Why is that a limitation in any way?  With the current system everything... EVERYTHING is the size of a tile or smaller.  From Dragons to Fleas.  Pebbles to Boulders to Walls.

I guess I'm just not understanding you.  Why would this help a cave-in system?  To have more tiles to calculate, that is.  It's "easy enough to imagine" that they're any shape you want, but as far as the game is currently concerned... they're not.

[NW_Kohaku]

Why is that a limitation in any way?  With the current system everything... EVERYTHING is the size of a tile or smaller.  From Dragons to Fleas.  Pebbles to Boulders to Walls.

I guess I'm just not understanding you.  Why would this help a cave-in system?  To have more tiles to calculate, that is.  It's "easy enough to imagine" that they're any shape you want, but as far as the game is currently concerned... they're not.

Because declaring a wall to be .5 meters thick even though it occupies a 2-meter thick tile, and then making the base of the wall to actually be 2 meters thick would significantly change the mass of the wall, and in turn, make it structurally more stable against the compression fracture force. 

Otherwise, we would have to literally make a 4-tile thick wall if a wall were tall enough to require the base of the wall be four times as thick as the top. 

[King Mir]

How about treating each tile as if it has the mass of a thin wall and the compressive strength of the thickest wall that could fit in the tile?

[NW_Kohaku]

How about treating each tile as if it has the mass of a thin wall and the compressive strength of the thickest wall that could fit in the tile?

Aside from the fact that it's total bullshit? 

It's probably one of the only things that will make sense.  Either that, or when we build or designate engraving for walls, we can determine thickness, but even then, we'd need to have some sort of visual clue as to how thick a wall actually is before that could make sense.  So bullshit physics is probably the best answer. 

In fact, I still think it's probably best to just give up on the idea of walls being destroyed by "crushing" altogether, and only focus upon cave-ins caused by insufficiently supported overhangs. 

Players can at least pretty easily grasp the concept that if you're going to have giant open areas in a cave that you better reinforce the ceiling somehow.  The notion that you can build a limestone wall 4 stories high, but a granite wall 5 stories high, and steel walls 15 stories high are kind of getting finicky. 

[King Mir]

In fact, I still think it's probably best to just give up on the idea of walls being destroyed by "crushing" altogether, and only focus upon cave-ins caused by insufficiently supported overhangs. 

Players can at least pretty easily grasp the concept that if you're going to have giant open areas in a cave that you better reinforce the ceiling somehow.  The notion that you can build a limestone wall 4 stories high, but a granite wall 5 stories high, and steel walls 15 stories high are kind of getting finicky.

Realistically compression is not a problem at all when building from stone.

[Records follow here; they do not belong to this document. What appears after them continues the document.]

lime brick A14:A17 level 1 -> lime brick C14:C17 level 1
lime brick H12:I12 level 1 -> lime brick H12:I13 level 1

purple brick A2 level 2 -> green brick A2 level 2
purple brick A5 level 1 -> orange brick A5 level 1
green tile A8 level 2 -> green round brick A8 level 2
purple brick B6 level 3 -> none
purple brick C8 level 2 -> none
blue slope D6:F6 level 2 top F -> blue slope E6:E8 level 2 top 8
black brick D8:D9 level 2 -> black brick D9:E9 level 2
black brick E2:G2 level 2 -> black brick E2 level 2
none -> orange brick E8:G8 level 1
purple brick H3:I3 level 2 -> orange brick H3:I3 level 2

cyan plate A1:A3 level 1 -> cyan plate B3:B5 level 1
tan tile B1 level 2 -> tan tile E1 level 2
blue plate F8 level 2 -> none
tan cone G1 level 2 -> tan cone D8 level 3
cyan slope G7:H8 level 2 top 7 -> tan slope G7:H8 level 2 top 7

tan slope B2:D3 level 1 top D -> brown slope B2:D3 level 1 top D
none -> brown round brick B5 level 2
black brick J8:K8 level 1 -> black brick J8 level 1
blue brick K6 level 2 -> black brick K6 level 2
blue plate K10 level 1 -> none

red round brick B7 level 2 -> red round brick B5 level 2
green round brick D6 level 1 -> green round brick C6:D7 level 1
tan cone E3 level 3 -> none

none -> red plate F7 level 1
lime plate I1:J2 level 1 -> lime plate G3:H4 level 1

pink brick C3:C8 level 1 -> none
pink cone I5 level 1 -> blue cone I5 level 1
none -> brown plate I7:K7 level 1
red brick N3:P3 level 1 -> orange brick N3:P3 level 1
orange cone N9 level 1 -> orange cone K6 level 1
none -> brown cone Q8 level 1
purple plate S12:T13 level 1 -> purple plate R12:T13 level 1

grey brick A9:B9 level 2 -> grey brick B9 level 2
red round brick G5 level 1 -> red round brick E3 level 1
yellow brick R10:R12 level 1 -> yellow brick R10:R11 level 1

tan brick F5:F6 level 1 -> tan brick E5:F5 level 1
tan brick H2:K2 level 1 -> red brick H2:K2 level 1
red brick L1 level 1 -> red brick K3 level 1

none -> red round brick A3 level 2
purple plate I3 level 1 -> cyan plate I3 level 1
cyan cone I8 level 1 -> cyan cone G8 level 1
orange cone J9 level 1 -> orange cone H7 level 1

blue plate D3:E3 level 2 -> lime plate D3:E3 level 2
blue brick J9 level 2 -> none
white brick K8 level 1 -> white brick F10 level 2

It's lateral forces. That's why you need buttresses for cathedrals. Not because the stone at the bottom can't take the weight, but because the ceiling pushes the walls out. And that can't be modelled with compressive forces alone. Rock is formed under very high pressure, it can handle it. But it can still topple over sideways.

Soil on the other hand, can't handle pressure, so any decent size building should be built on bedrock.

[NW_Kohaku]

Well, there's a reason the bent pyramid was bent - it would have been unstable at its original angle.  Later pyramids were built on shallower angles. 

However, more-or-less, yes, you worry about the wall falling over if it doesn't have a broader base than its top more than its whole structure collapsing under most circumstances (although there's still the "whole mountain on a single support" concept to deal with - you could still perfectly balance extreme weight on a narrow wall or support). 

We also aren't talking at all about one of the most critical elements of modern skyscraper building, which is how much leeway they have for the wind.  Some of the things they do nowadays are probably not something we will see in-game, but tall enough buildings will sway dozens of feet in the wind on their top floors, and have faces that block enough of the wind to cause wind gusts of hundreds of miles an hour.  Again, nobody thought this was a big deal in the real world until Galloping Gertie went and collapsed. 

Naturally, however, I doubt many people are going to be making a 300-z-level tall skyscraper just to stick it in the eye of the Burj Khalifa, and those that do would probably turn off wind forces, anyway. 


Anyway, not much point in talking about the real forces that I don't think need to be modeled - it really mostly comes down to whether or not wood walls snap or stone walls fall over.  There's a reason real-life castles had stone wall exteriors and wood floors and interior walls.

[King Mir]

Well if we wanna go about this methodically, then we need a set of scenarios the we explicitly decide which should be modelled realistically, and which are not so important. Then any detailed system could be evaluated on how well it models the most critical scenarios.

[Learner]

I suppose that if you want an easy way to be warned about which rocks when mined will cause cave-ins, then make those tiles flash, like damp blocks that are next to hidden underground lakes, or warm blocks next to lava. If anything, I'd rather live with weird buildings and stone shapes then without. (Of course, rocks can still very easily carry a lot of support.)